Claiming Social Security as soon as you're eligible might seem smart when you turn 62 and you're facing a cash-strapped retirement. Why not start putting a monthly check from the government to use? After all, it's your money that you've paid into the program all your working life.

The problem is, if you claim benefits before reaching your full retirement age (FRA), you'll see a reduction in benefits that applies to the checks you'll receive for the rest of your life. Depending on how early you claimed, your Social Security income could be up to 30% below what the amount could have been had you waited until your FRA. And the longer you're able to wait even past your FRA, the more delayed retirement credits you'll rack up, until the bonus maxes out at 70. All this waiting translates into bigger Social Security checks when you do start claiming them.

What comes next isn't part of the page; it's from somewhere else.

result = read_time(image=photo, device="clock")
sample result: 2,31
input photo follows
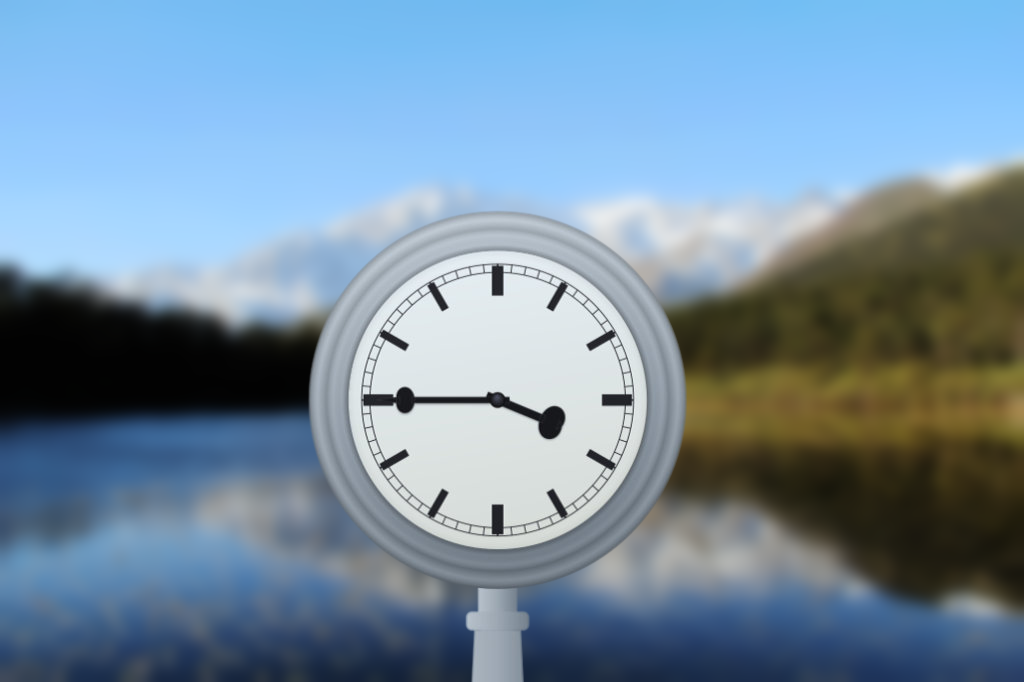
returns 3,45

So what happens if you discover you claimed Social Security too early and you'd rather wait to get more benefits later? The good news is, you have a few options. 

Social security card sitting on top of money

Image source: Getty Images.

1. You could withdraw your claim.

If it has been less than a year since you started claiming your Social Security benefits, it's not too late to simply hit the reset button and undo your claim by filing a Form SSA-521. If you do, it'll be as if you never claimed at all. 

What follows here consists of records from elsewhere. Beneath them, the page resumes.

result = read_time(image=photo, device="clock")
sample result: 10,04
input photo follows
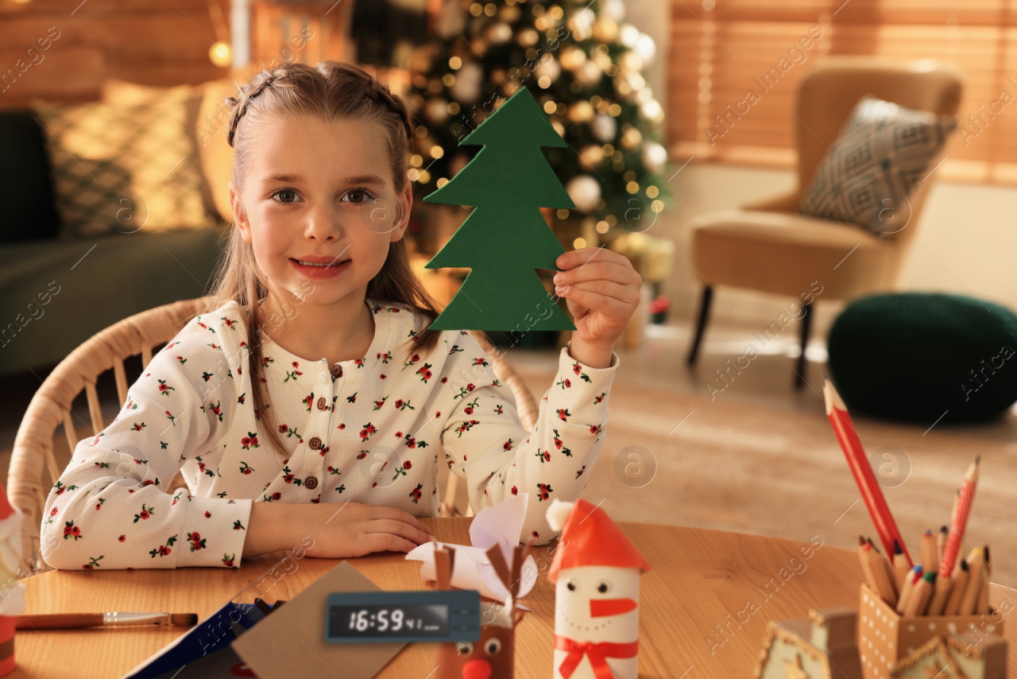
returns 16,59
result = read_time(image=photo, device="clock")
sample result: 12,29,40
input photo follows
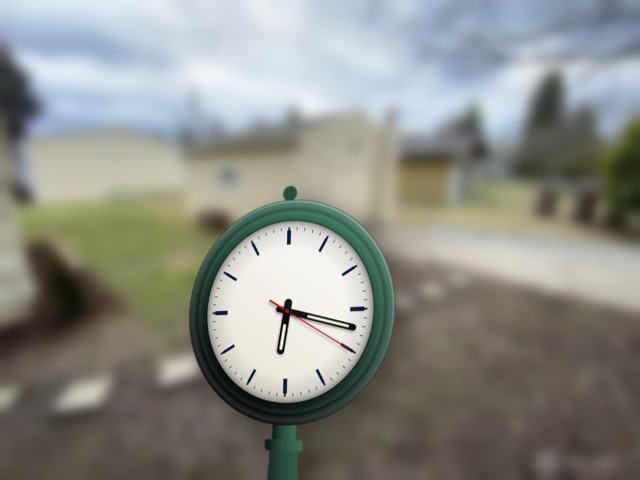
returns 6,17,20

Unfortunately, there's a catch. You do have to pay back the benefits you already received in order to withdraw your claim. Depending on how long you've been receiving benefits and how much you've already been paid, this could mean coming up with several thousand dollars to give back to the Social Security Administration (SSA).

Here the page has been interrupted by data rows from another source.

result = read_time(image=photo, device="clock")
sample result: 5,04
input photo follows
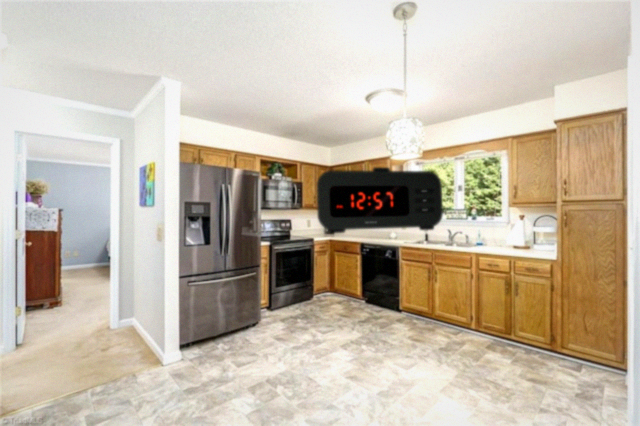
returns 12,57
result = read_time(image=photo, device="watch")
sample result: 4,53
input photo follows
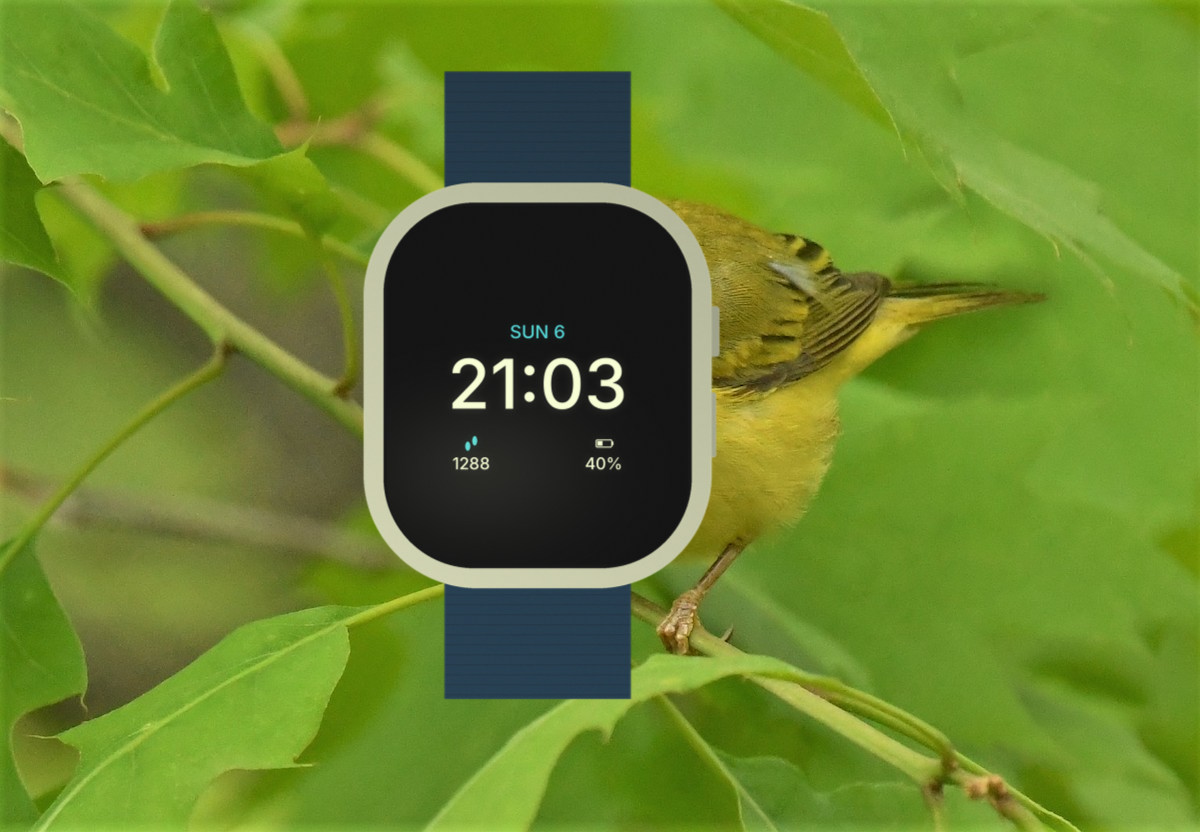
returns 21,03
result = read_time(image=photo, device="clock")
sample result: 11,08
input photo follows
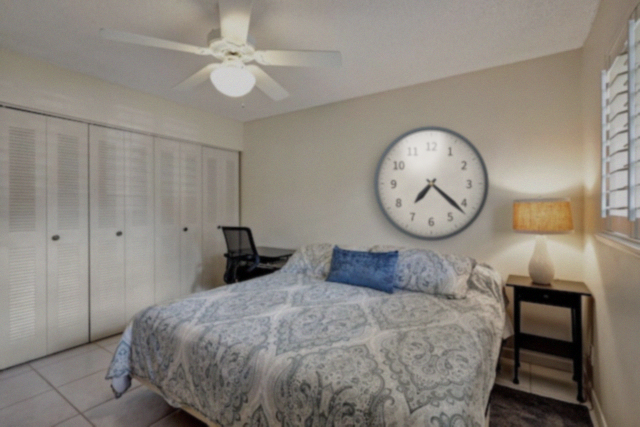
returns 7,22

Still, if you're able to find the money and you're within the year limit, withdrawing your claim is the simplest way to restore your ability to increase Social Security income by waiting to claim benefits. 

2. You could go back to work.

Another way to recoup some of the benefits you've lost by claiming early is to return to the workforce.

If you haven't reached your FRA, going back to work results in a benefit reduction -- provided you earn a certain amount of annual income. For 2019, your benefits are reduced by $1 for each $2 that you earn in excess of $17,640.  

If you can earn enough money, you can have your benefits reduced substantially -- or potentially reduced all the way down to $0. You're credited for the reduction in benefits, so your Social Security checks will be bigger later.

Earning extra money now can also allow you to put more money into retirement savings, which will boost your retirement income from investments. Any turbocharge you can give your portfolio will help offset the benefit reduction from claiming Social Security prematurely.

3. You could suspend your benefits.

If you've already reached your FRA and realize you claimed benefits too soon, you have the option to suspend your benefits. If you do this, you can start earning delayed retirement credits -- as you would have had you never claimed at all. Delayed retirement credits can be earned until age 70. Once you turn 70, waiting to claim Social Security won't increase your benefits any more. 

Unfortunately, many people who claim Social Security too early haven't reached FRA yet, so this isn't an option for everyone. But, if you're between your FRA and 70, and you want to boost your benefits later, suspending your claim is a simple way to do it. 

You can ask the SSA to suspend your benefits suspended either orally or in writing. You can also contact the Social Security Administration (SSA) by phone at 1-800-772-1213 or make the request in person at your local Social Security office, which you can find here.

Which redo is right for you?

If it's been more than 12 months since you first claimed Social Security and you want to undo your claim, your only option may be to try to work and reduce your benefits -- unless you're over full retirement age but under age 70. 

Unfortunately, if you can't find work and can't suspend your benefits or withdraw your claim, you don't really have any other options but to live with your lowered Social Security benefit. You can find ways to make your retirement funds stretch further, though, such as by moving to a state that won't tax your Social Security income

Since it's hard to undo an early benefits claim, make sure you understand exactly how Social Security works before you decide to claim. Then, you'll be making the most-informed choice for your financial future.